Minho melepas ciuman mereka. Ciuman hangat dan lembut di pagi hari. Tulang hidung mereka menempel satu sama lain. Napas mereka menderu dan menyapu wajah satu sama lain. Menghirup oksigen sebanyak-banyaknya. Minho bisa melihat bibir Onew yang merekah dan memerah sempurna karena ciuman mereka. “Bibir mu sangat candu, babe. Manis seperti madu.”

You too.

I awe you, babe.

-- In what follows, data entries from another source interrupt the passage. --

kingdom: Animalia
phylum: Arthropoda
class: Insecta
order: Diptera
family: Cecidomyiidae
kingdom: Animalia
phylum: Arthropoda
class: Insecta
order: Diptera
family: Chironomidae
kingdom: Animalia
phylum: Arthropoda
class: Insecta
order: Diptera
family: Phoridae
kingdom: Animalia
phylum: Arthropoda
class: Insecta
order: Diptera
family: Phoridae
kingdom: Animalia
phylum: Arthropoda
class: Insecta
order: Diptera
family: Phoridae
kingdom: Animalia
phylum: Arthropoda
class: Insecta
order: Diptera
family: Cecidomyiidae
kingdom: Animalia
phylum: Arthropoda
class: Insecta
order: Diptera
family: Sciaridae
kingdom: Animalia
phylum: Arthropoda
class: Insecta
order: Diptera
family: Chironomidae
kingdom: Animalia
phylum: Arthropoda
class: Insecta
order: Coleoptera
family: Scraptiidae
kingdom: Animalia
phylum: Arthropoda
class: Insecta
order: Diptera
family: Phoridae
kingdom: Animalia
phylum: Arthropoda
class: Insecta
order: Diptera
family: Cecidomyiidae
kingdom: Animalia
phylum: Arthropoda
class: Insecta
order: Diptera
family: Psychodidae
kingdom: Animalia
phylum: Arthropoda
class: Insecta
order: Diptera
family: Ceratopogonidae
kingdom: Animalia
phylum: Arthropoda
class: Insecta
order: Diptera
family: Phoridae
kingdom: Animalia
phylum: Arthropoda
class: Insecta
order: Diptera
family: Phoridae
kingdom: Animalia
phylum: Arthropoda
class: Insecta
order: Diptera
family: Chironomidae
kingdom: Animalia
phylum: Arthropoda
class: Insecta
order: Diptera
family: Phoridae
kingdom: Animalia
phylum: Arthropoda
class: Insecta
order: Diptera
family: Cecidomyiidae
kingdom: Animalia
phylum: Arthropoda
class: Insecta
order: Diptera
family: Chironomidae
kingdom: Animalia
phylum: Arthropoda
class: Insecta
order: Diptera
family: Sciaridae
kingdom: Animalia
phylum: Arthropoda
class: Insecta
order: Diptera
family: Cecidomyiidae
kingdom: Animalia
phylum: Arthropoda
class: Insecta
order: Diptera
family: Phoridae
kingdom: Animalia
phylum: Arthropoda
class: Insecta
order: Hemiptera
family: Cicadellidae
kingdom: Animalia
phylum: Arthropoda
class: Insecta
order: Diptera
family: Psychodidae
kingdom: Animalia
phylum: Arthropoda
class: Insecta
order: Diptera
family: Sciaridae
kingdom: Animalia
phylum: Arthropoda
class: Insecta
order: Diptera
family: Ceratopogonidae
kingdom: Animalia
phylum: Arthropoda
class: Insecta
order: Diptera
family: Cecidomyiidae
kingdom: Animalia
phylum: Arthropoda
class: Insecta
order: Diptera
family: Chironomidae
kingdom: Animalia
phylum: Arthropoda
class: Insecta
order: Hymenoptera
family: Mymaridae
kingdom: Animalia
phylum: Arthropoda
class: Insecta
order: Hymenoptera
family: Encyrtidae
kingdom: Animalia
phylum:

I awe you so much.” Kata Minho, napasnya menyapu wajah Onew, membuat Onew merinding dan kembali menenggelamkan wajahnya di pundak Minho.

Sambil memeluk tubuh yang notabenenya lebih kecil dari Minho itu ia menggoyangkan tubuh Onew pelan sambil menepuk-nepuk punggungnya, kemudian matanya menangkap roti panggang dan telur mata sapi yang beberapa menit lalu Onew buat untuk sarapan dan dua gelas susu cokelat di sisi lainnya. Minho tersenyum lembut, mengelus punggung Onew dengan tangan besarnya. “You worked hard, babe. Ayo kita sarapan, sebelum makanannya dingin.” Kata Minho, mencium pucuk kepala Onew sebelum melepas pelukan hangat mereka.

“Maafkan aku karena hanya bisa masak ala kadarnya untuk sarapan.” Kini Onew dan Minho duduk berdampingan di meja makan. Roti panggang dan telur mata sapi mereka sudah habis, menyisakan susu di gelas masing-masing. “Seandainya aku bisa masak masakan yang lain selain telur dan roti panggang.” Onew terlihat kecewa pada dirinya sendiri.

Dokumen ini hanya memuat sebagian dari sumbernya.